J'ai déménagé à Fargue quand j'avais cinq ans. Ma mère était serveuse dans un bar, et un jour un client lui a dit qu'il recherchait des femmes de ménages pour un hôtel qui venait d'ouvrir dans cette ville. Elle avait seulement quinze ans que je suis née. Il est vrai que je n'étais pas la bienvenue dans sa vie. Ma grand-mère l'a mise à la porte quand elle a su. Elle disait que je finirai dans la rue à me prostituer avec ma mère, telle la catin qu'elle a toujours été. Quelle honneur d'hériter des traits de caractères de ma mère ! Je suis plus qu'honorée grand-mère et j'aimerai que tu le saches mais je ne crains que ton cerveau ne comprenne pas le sens de mes mots ! Bref, pour faire court, on ne me désirait pas vraiment, et encore maintenant, je suis toujours là où on ne m'attends pas. Extravertie,charismatique et sarcastique comme pas deux. C'est pour cette raison que je n'y est jamais rien compris. Amelia était la petite chrétienne sage et solitaire quand je suis venue la trouver. Bon, ok j'avais cinq ans, mais je savais ce qu'elle deviendrait si je l'avais laissé seule dans son coin à analyser son médaillon de la sainte Vierge durant toute la récréation du midi. Elle allait grandir, passer à l'église après chaque cours et finirai par se marier avec le prêtre de la paroisse. C'était pas vraiment la vie dont je rêvais pour quiconques, et surtout pas pour elle. Donc , pendant la pause, je me suis approchée d'elle, elle avait des milliers de tâches de rousseurs sur son visage, je me suis amusée à les compter avant de lui lancer « Salut ! ». Elle en avait exactement cinquante-trois.
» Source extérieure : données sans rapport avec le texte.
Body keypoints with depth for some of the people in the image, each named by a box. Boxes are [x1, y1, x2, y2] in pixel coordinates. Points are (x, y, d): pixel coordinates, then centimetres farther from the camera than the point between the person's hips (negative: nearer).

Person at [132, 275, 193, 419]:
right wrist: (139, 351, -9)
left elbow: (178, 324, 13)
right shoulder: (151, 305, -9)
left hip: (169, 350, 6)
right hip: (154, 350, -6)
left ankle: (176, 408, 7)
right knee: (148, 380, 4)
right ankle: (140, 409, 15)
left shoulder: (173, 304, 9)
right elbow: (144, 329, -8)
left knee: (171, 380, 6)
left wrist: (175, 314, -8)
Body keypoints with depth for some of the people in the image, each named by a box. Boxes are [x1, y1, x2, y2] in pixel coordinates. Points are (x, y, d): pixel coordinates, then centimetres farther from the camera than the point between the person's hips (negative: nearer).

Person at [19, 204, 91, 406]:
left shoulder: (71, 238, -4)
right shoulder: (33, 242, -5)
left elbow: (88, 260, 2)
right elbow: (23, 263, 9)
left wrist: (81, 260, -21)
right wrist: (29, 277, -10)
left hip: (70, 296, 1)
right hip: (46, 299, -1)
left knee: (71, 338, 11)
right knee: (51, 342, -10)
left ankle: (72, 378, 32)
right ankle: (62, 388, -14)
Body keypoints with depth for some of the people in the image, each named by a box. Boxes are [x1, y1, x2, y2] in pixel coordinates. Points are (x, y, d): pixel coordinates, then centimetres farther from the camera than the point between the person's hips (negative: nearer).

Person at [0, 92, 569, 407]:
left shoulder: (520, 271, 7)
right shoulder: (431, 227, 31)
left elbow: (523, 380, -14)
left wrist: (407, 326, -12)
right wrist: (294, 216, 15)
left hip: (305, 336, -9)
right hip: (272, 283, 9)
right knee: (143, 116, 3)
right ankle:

Vous savez, elle n'a pas tout de suite relevé la tête, elle a continué à chantonner je-ne-sais-quelle-chanson-à-propos-du-Christ en haussant les épaules. Sur le coup je l'ai trouvé vachement vide, elle avait des yeux azurs et quand elle vous regardez, vous saviez qu'elle était vide. Elle n'était que l'écho d'une vieille chanson qu'on oublie jamais. J'ai recommencé, je lui ai dis « Salut » et je me suis assise sur le muret à ses côtés. Elle sentait la lavande, comme celle que ma mère mettait dans mes cheveux quand j'attrapais des poux, j'ai grimacé après ça. Et vous savais ce qu'elle a fait à cet instant ?
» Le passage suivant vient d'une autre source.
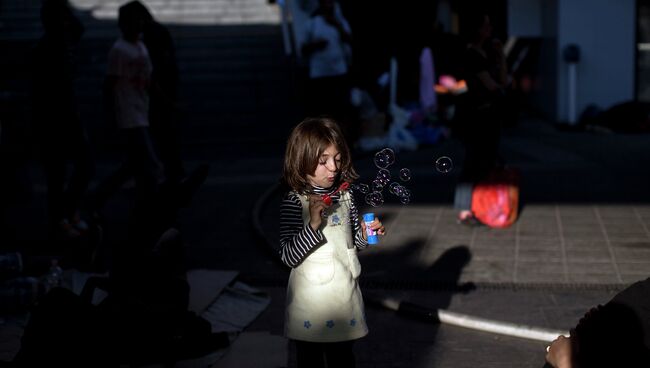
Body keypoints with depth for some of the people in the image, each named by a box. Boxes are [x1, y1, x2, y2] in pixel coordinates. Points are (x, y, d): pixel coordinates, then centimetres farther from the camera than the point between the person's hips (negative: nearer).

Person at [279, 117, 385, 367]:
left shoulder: (344, 196, 1)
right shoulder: (294, 201, -14)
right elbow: (288, 257, -18)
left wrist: (365, 235, -7)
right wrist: (313, 225, -28)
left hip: (345, 291, 5)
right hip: (311, 299, -4)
Amelia m'a regardé, et elle m'a dit « est-ce que tu crois en Dieu ? ».

J'y avais jamais pensé avant qu'elle ne le me demande , je ne savais pas vraiment comment définir Dieu.
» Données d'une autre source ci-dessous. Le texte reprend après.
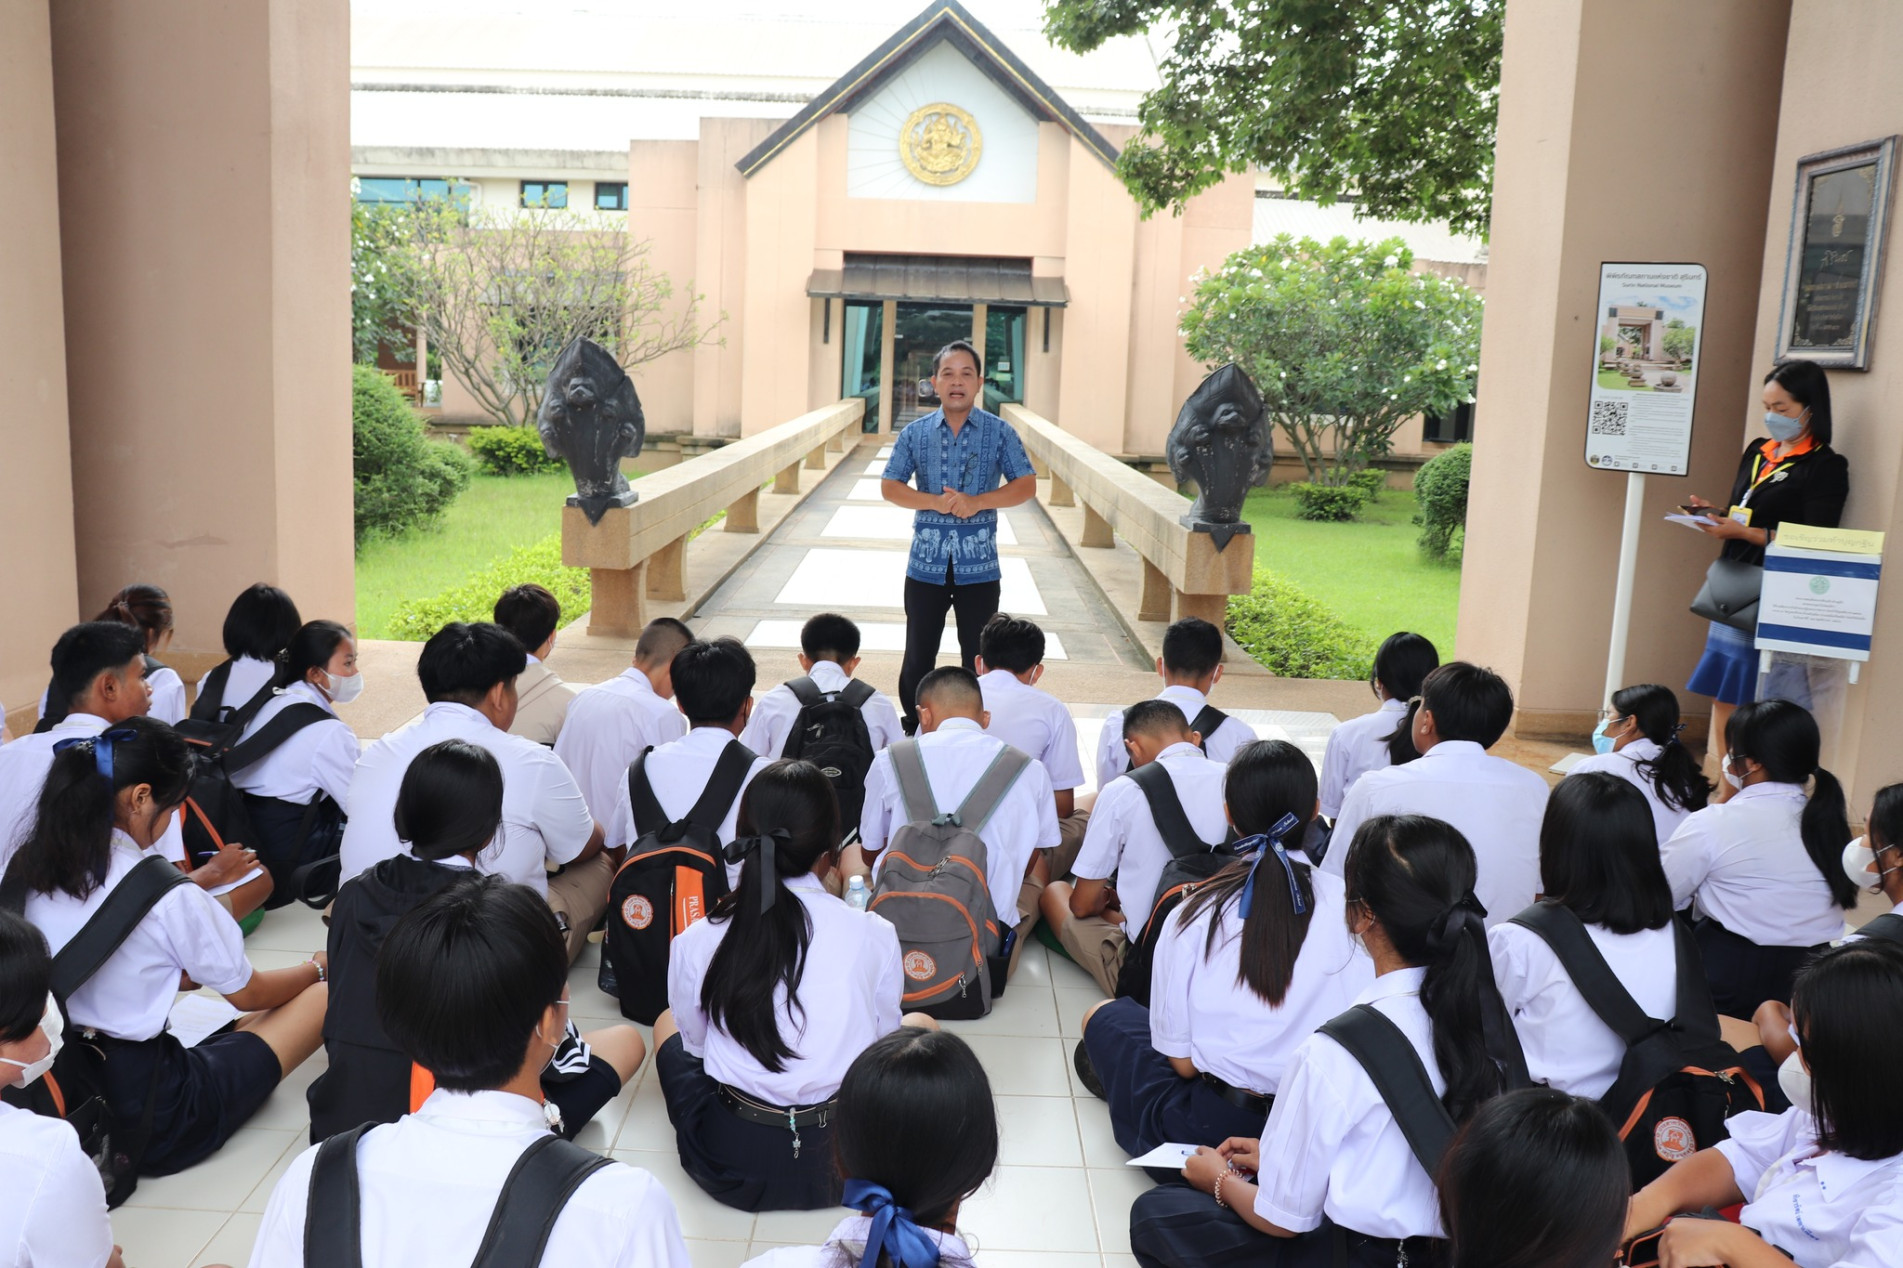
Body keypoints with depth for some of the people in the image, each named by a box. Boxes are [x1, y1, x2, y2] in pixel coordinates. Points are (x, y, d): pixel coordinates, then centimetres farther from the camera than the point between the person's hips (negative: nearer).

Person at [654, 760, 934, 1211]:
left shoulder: (696, 942, -9)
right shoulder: (874, 936, -11)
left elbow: (695, 1042, 7)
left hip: (732, 1167, 1)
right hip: (851, 1165, -1)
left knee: (667, 1024, 30)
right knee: (921, 1026, 27)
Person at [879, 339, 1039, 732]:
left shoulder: (999, 432, 1)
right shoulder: (915, 432, 4)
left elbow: (1026, 485, -2)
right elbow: (890, 486, 1)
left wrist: (978, 502, -17)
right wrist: (935, 502, -16)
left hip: (979, 565, -1)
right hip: (927, 562, 1)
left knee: (977, 659, 6)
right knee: (918, 656, 9)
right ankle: (913, 731, 24)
Je lui est simplement dit que je ne savais pas, peut-être, j'étais trop jeune. Cette petite, bon dieu, elle avait le pouvoir de vous faire trembler en vous regardant. C'est pour ça que je l'aimais Amelia. Que je l'aime.

Même si elle ressemblait à la parfaite petite chrétienne, elle ne l'était pas. Et moi, même si je ressemblais à la parfaite petite fouteuse de merde que je suis, je ne l'étais pas. Nous n'étions que des impostures. À nous deux , nous trompions tout le monde. Toute la ville y est passé, cela amusait Amelia de savoir que Mildred O'Hara , sa voisine, pensait qu'elle était une sainte. Ça me faisait rire aussi.

Amélia, même morte elle me faisait rire.